Records from a dataset:

******************************

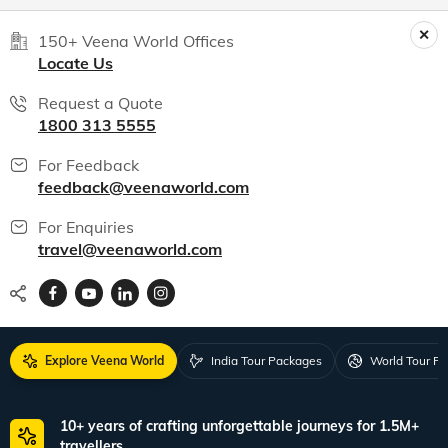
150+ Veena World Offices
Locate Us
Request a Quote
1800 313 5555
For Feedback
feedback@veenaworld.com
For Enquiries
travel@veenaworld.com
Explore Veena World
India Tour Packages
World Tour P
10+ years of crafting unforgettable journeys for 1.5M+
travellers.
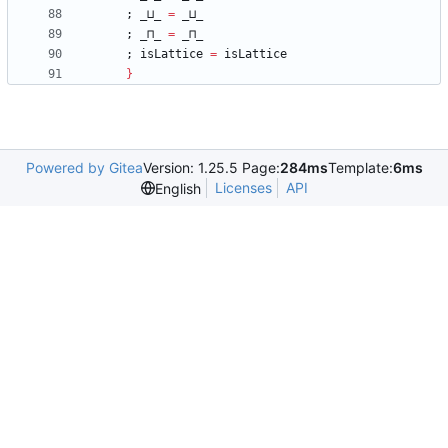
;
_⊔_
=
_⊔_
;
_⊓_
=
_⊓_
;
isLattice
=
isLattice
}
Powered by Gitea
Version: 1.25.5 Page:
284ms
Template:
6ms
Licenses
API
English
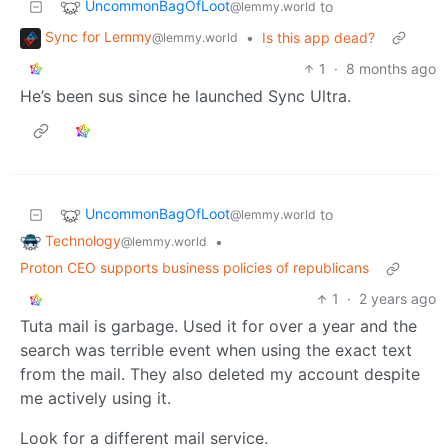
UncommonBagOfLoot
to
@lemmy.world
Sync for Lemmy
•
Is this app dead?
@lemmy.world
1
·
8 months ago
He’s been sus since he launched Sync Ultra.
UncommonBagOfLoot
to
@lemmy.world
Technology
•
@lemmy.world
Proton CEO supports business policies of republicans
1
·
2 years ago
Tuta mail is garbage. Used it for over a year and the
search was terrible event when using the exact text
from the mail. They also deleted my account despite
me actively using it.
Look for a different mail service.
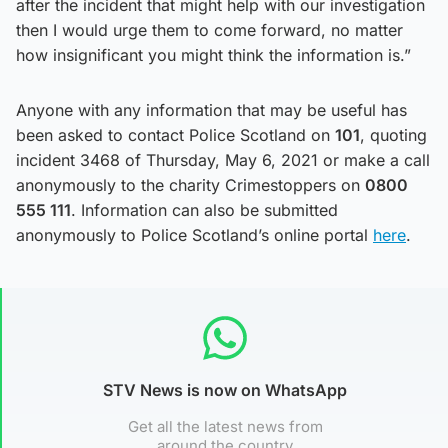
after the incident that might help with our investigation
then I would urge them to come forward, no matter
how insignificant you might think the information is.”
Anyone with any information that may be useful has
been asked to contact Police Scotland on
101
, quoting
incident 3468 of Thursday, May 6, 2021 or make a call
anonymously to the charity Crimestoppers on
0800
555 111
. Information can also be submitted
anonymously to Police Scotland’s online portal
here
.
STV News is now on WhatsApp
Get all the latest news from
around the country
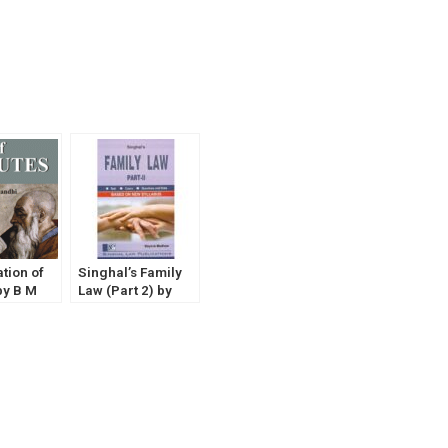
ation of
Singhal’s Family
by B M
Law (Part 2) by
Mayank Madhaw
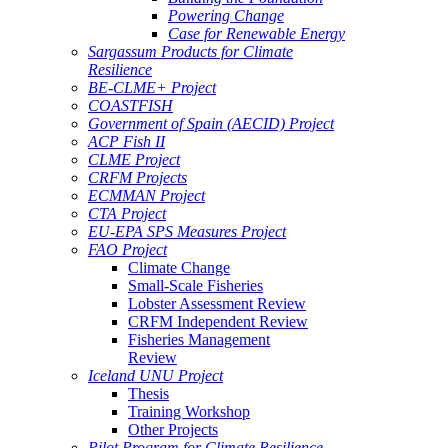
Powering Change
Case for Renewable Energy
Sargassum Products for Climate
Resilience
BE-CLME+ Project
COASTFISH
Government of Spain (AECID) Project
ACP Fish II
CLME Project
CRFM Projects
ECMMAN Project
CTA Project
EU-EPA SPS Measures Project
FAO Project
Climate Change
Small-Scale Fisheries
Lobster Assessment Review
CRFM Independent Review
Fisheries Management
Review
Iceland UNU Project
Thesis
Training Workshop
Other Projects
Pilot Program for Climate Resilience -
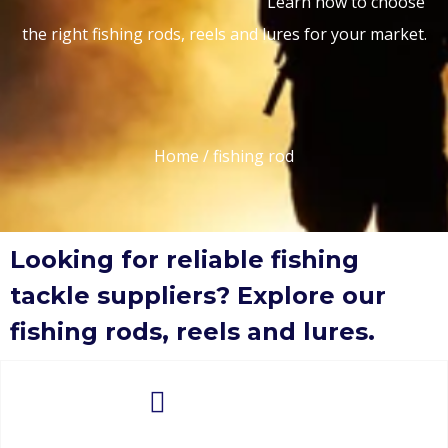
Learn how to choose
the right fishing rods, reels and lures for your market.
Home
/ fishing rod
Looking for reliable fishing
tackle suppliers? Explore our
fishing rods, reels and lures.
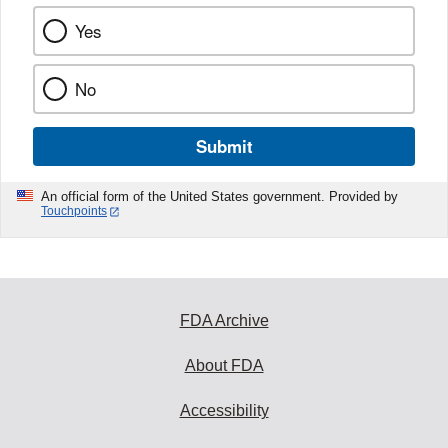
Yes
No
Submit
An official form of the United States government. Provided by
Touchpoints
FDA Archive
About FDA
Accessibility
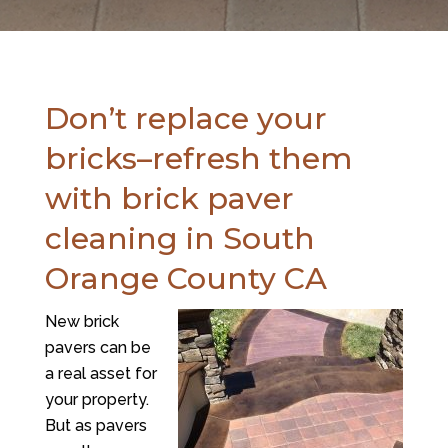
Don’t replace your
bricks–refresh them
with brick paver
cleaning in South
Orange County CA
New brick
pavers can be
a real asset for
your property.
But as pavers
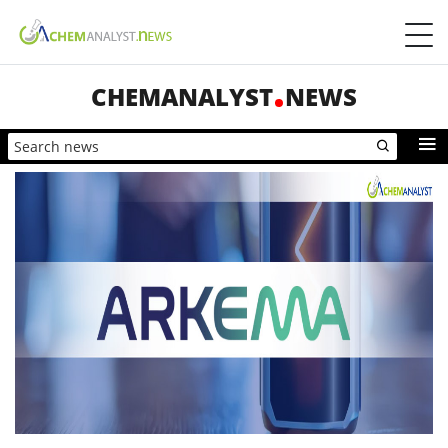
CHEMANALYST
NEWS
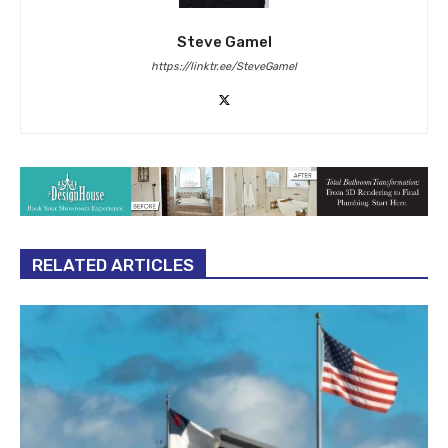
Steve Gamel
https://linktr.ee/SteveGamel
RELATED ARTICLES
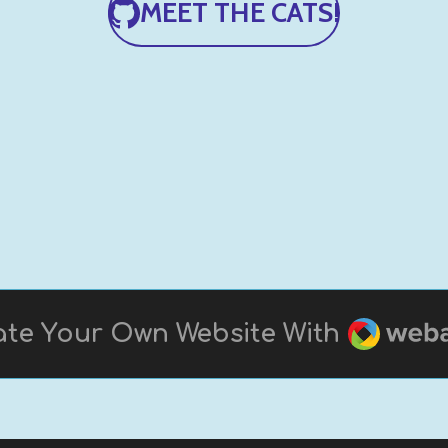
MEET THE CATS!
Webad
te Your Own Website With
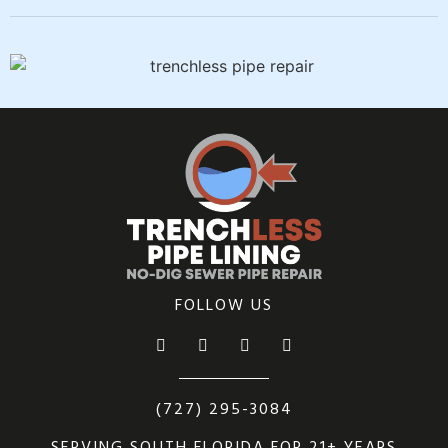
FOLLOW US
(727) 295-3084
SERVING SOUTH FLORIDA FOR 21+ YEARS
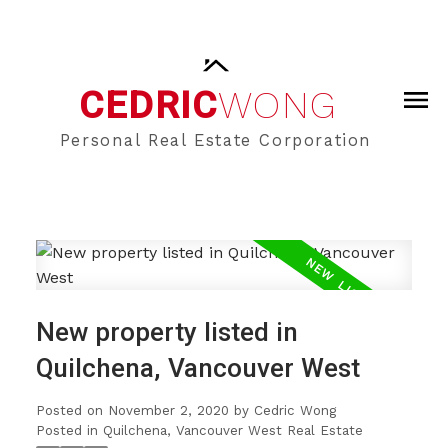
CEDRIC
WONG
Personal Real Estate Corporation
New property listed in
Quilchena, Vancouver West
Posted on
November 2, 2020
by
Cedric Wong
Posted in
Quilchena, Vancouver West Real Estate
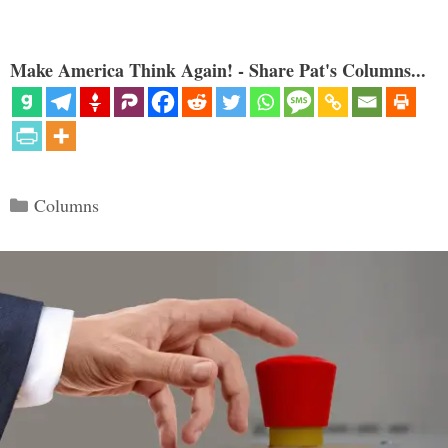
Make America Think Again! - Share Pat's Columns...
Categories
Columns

******************************

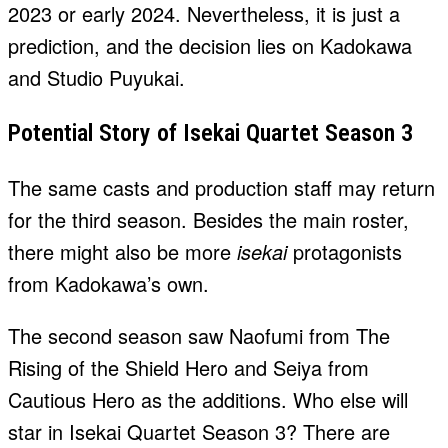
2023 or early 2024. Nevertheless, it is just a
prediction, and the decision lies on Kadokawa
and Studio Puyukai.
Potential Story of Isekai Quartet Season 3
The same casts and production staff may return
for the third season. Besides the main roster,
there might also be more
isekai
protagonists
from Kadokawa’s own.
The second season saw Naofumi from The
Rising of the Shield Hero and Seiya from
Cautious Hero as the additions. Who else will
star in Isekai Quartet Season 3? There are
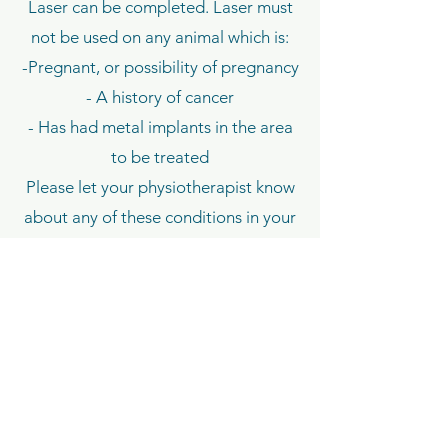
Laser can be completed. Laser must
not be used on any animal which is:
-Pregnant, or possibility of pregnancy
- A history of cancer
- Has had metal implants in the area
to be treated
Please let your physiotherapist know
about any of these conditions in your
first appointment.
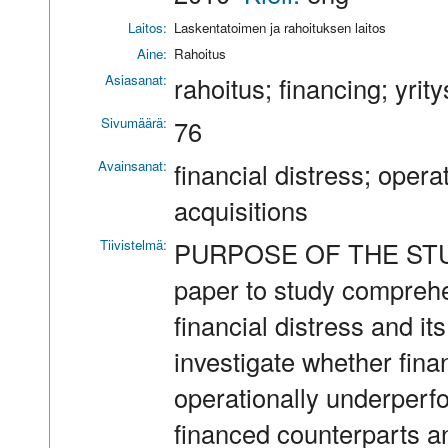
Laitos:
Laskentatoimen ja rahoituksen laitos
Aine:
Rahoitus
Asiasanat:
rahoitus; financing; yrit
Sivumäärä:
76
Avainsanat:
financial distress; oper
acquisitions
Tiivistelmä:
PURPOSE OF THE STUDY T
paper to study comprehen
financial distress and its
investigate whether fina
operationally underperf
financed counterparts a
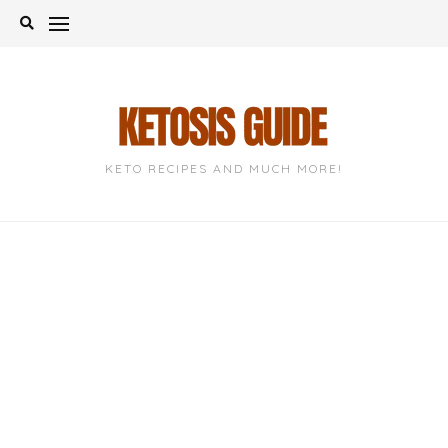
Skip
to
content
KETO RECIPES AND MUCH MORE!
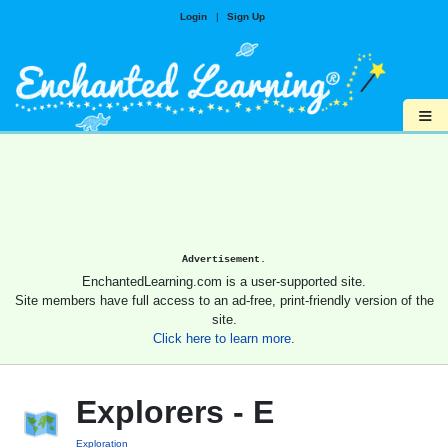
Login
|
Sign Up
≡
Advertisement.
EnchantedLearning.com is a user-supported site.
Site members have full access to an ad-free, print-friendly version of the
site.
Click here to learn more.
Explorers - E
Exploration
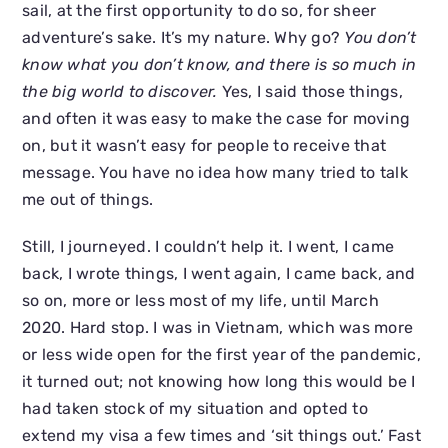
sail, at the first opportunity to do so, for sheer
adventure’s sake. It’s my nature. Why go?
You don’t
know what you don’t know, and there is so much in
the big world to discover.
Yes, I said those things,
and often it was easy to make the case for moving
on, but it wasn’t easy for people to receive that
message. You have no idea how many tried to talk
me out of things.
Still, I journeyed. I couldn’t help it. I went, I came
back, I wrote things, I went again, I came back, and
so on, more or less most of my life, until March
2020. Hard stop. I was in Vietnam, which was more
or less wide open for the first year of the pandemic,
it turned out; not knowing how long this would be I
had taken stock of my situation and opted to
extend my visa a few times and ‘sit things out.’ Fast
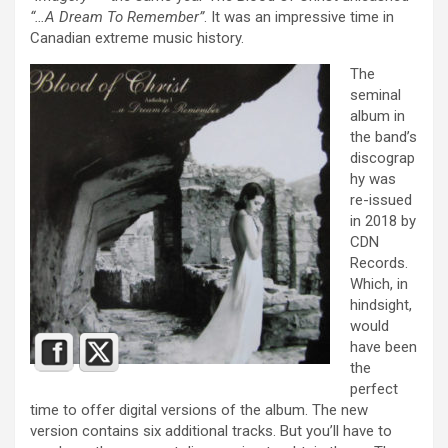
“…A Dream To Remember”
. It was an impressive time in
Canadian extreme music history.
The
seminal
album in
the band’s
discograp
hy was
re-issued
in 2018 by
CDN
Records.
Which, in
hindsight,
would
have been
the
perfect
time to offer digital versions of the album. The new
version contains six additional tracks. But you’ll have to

******************************

Return the lines of the listing exactly as they stand, beginning at the line that contains "150+ Veena World Offices" and stopping after the line that contains "travellers.".

## SOLVED PROBLEM
150+ Veena World Offices
Locate Us
Request a Quote
1800 313 5555
For Feedback
feedback@veenaworld.com
For Enquiries
travel@veenaworld.com
Explore Veena World
India Tour Packages
World Tour P
10+ years of crafting unforgettable journeys for 1.5M+
travellers.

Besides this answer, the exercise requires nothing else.